I guess the obvious questions go unanswered: What is an "artist-in-residence" ??? Is it a paid position? Just at Nikiski? Who picks the artist? ???

spwright 10/03/12 - 12:30 pm
Traveling Artist

FYI The Artist in Residence is a Traveling Artist that moves from School to School to teach Our Children Art.

Yes it is a Paid Worthwhile Employee Position & worth every dime spent. Go witness this for yourself.


Watchman on the Wall
Watchman on the Wall 10/03/12 - 01:06 pm
Drawing is a means of expression

Very good for people to draw to help them express ideas, or Beliefs for many areas. I know that art is used in many investigations of abuse to help victims express themselves for healing and apprehinding abusers.
Art is good most of the time, but it can and has many times crossed over into evil intentions, which is not good for any.
We have a young lady that attends my fellowship who is a very good drawer of many varied subjects. She in fact designed T shirts for an upcoming Ladies Bible retreat which each Lady purchased their T which was printed out north kenai i think. We also have several other young kids that are very good at drawing and it's fun to view their ideas on paper.
There are many areas available for people to express their thoughts or ideas like this one with art, as well as the opinion section allowed here on the Clarion done in writings which sometimes are very artful in their presentations of ideas in order to express thought and feeling as well as Beliefs.

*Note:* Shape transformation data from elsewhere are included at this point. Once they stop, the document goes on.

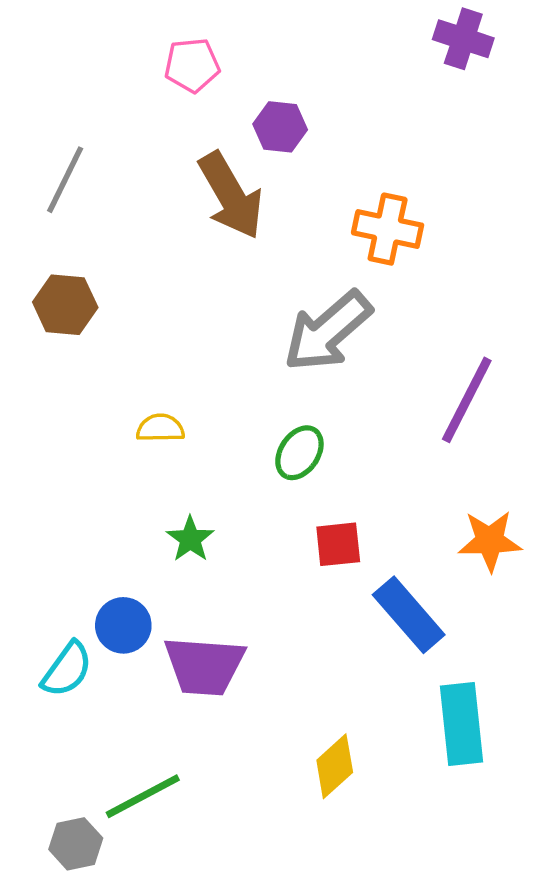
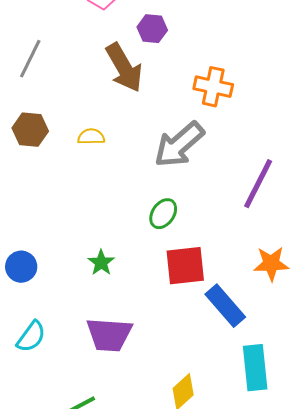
yellow semicircle: (160, 428) -> (91, 137), moved
red square: (338, 544) -> (185, 266), size x1.5
blue circle: (123, 625) -> (21, 267), moved

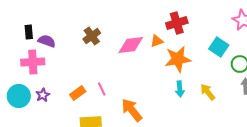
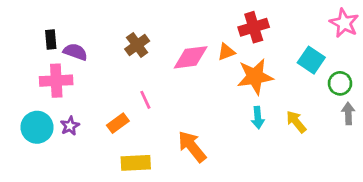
pink line: (102, 89) -> (145, 100), moved

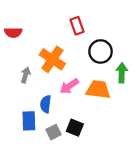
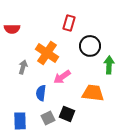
red rectangle: (77, 26) -> (69, 23), turned 35
orange trapezoid: (98, 90) -> (93, 93), moved
blue rectangle: (29, 121) -> (20, 121), moved

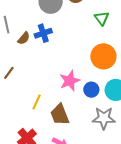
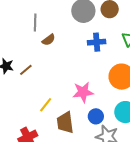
blue cross: (43, 33) -> (97, 42), moved
blue circle: (91, 90) -> (96, 116), moved

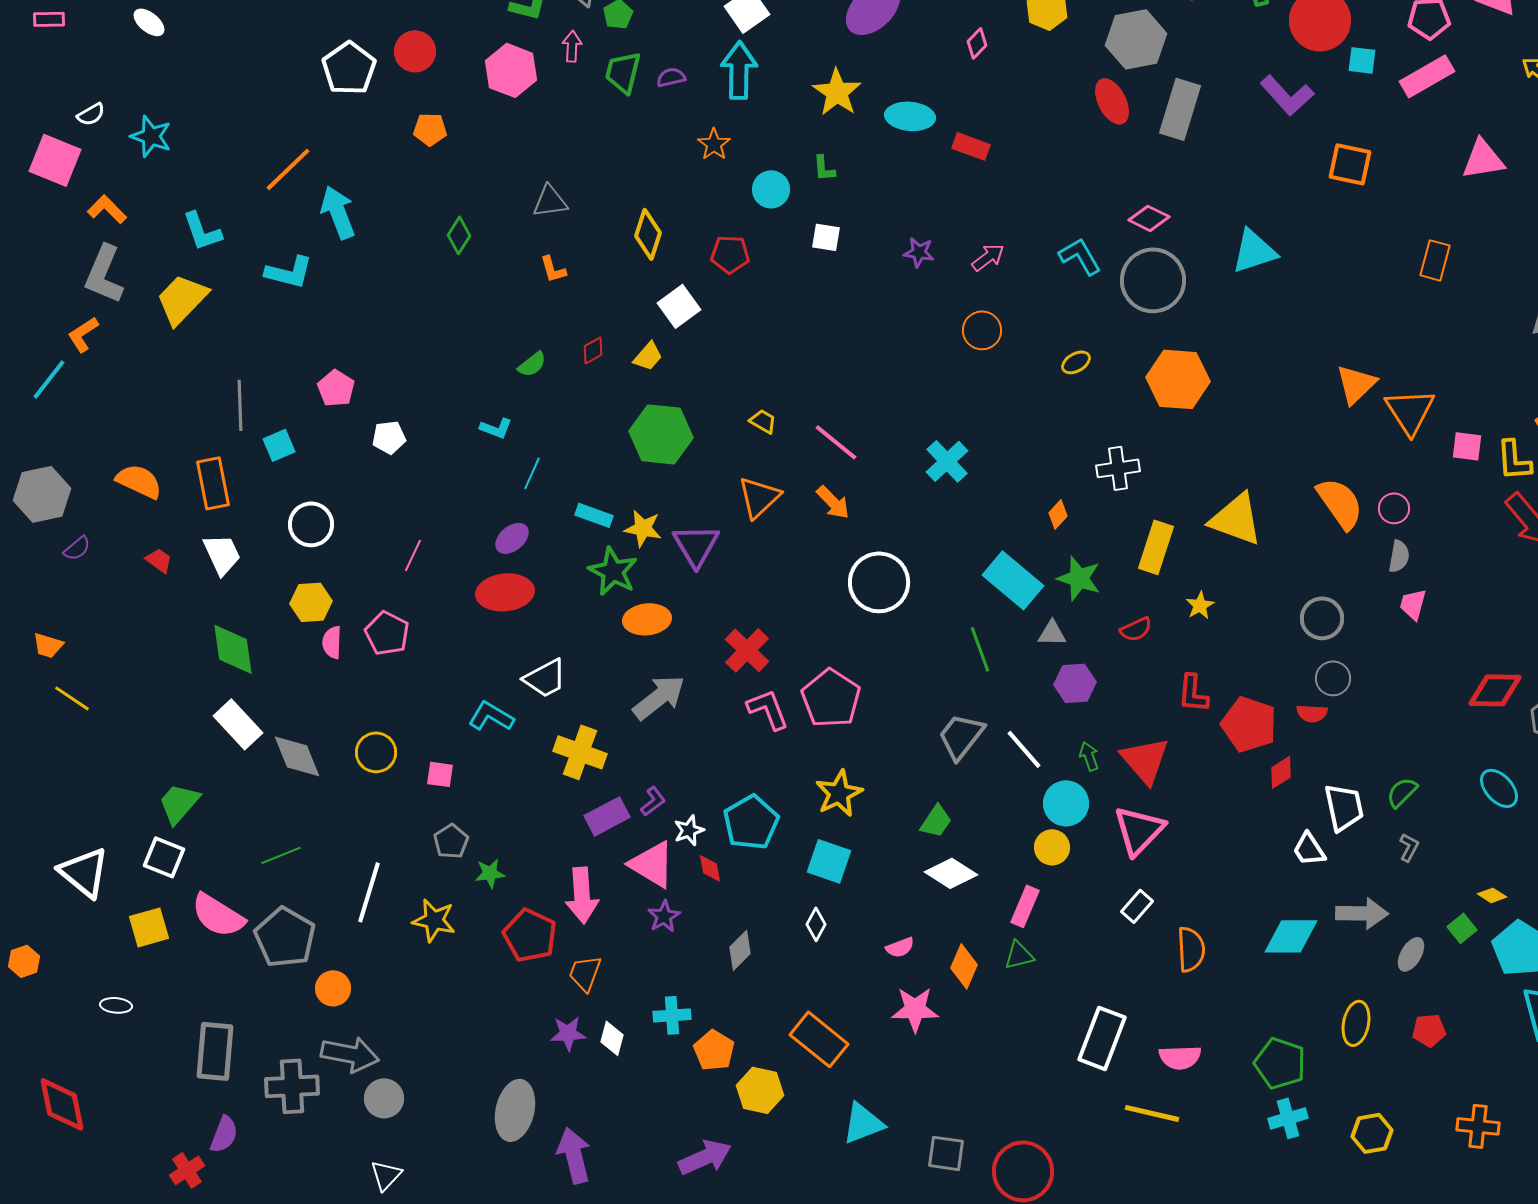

Back to the art issue as a means of expressing ones Beliefs or ideals and consider the New Flags supposedly of America which have started to surface Globally with an idea of promoting a certain Belief system want too?
The art depicting OUR American Flag of stars & stripes has been redone with the stripes now streaks of red over white, and the stars replaced & now the Obama seal with white streaks across the seal. There is also a Flag of the USA with the very same changes of Red streaks and Obama's seal replacing the Stars.
I will not bore everyone with a long drawn out meaning of this New Look for OUR Nations Symbols of Freedom, that we Pledge allegiance to as ONE Nation Under God, or should i say we use to pledge allegiance to it.
This National symbol is now being designed to show a fundamental change of belief in the Flag of the USA and OUR allegiance to Freedom under God, now replaced with an Obama Flag pledging allegiance to Obama as OUR freedoms vanish under this god.

Please DRAW your own conclusions from the Obama art.